## What is being asked:
The response must consist of each line in the listing that has the word "right" in it.

## Given data:
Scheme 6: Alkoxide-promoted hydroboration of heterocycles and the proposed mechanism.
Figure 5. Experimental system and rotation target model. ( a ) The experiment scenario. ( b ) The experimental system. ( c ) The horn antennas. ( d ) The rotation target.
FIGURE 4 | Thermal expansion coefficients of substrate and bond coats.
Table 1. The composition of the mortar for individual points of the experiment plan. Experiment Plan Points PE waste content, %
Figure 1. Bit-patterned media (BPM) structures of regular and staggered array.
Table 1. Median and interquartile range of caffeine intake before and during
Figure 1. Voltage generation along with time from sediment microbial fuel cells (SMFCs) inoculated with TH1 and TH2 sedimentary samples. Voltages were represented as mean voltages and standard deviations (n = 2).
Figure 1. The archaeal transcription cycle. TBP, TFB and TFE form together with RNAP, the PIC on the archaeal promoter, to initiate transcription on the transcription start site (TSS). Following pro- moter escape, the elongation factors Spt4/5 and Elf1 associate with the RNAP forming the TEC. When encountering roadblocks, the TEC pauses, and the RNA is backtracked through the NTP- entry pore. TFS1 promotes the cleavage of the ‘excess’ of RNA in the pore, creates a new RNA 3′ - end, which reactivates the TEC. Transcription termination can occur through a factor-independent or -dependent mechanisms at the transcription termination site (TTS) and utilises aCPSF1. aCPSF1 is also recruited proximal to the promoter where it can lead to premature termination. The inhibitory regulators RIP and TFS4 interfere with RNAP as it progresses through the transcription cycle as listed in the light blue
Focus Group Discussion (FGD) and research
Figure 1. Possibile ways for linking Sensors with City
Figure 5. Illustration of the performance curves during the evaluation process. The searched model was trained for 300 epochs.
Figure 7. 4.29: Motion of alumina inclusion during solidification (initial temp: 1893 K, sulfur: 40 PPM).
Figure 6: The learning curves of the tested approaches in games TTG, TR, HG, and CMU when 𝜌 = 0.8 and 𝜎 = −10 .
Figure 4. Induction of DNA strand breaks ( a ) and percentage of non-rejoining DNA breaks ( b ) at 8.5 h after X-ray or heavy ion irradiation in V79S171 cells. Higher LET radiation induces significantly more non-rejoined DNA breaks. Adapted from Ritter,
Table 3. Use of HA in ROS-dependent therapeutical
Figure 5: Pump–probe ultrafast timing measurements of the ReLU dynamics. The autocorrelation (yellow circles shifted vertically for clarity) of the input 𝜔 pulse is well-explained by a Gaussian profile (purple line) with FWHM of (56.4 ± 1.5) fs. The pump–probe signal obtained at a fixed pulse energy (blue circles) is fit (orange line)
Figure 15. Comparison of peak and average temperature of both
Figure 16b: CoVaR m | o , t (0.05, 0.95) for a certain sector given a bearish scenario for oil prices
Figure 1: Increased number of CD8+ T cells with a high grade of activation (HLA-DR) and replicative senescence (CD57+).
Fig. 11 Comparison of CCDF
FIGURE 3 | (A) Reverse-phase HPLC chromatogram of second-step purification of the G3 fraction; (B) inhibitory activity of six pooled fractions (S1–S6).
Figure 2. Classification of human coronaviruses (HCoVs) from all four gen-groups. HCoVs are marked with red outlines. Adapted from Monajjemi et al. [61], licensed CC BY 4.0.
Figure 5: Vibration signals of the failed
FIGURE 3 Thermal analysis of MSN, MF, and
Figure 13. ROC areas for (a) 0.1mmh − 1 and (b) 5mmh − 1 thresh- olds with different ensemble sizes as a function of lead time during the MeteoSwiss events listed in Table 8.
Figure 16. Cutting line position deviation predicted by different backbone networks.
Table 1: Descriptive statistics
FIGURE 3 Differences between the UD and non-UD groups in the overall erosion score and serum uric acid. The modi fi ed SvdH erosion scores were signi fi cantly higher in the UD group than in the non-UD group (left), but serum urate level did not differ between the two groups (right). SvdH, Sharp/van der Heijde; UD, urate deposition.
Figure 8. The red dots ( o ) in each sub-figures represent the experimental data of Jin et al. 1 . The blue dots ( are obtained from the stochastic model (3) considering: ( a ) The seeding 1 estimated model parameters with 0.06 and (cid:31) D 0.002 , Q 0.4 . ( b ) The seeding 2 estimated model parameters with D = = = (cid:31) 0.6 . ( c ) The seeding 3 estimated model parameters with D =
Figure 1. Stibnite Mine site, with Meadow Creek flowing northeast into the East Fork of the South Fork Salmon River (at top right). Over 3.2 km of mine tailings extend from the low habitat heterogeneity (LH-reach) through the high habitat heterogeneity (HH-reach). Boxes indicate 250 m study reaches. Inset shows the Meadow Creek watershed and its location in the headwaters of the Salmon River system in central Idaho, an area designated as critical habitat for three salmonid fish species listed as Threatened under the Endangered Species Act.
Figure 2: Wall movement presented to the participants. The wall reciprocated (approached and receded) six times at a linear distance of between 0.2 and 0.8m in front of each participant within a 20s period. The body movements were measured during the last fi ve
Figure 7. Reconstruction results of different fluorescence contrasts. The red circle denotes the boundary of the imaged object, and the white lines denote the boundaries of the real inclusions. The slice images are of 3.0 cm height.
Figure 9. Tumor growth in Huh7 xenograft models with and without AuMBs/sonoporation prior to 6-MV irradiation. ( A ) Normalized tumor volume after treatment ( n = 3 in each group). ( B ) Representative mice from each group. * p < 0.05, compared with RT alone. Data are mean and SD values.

## Exercise response:
FIGURE 3 Differences between the UD and non-UD groups in the overall erosion score and serum uric acid. The modi fi ed SvdH erosion scores were signi fi cantly higher in the UD group than in the non-UD group (left), but serum urate level did not differ between the two groups (right). SvdH, Sharp/van der Heijde; UD, urate deposition.
Figure 1. Stibnite Mine site, with Meadow Creek flowing northeast into the East Fork of the South Fork Salmon River (at top right). Over 3.2 km of mine tailings extend from the low habitat heterogeneity (LH-reach) through the high habitat heterogeneity (HH-reach). Boxes indicate 250 m study reaches. Inset shows the Meadow Creek watershed and its location in the headwaters of the Salmon River system in central Idaho, an area designated as critical habitat for three salmonid fish species listed as Threatened under the Endangered Species Act.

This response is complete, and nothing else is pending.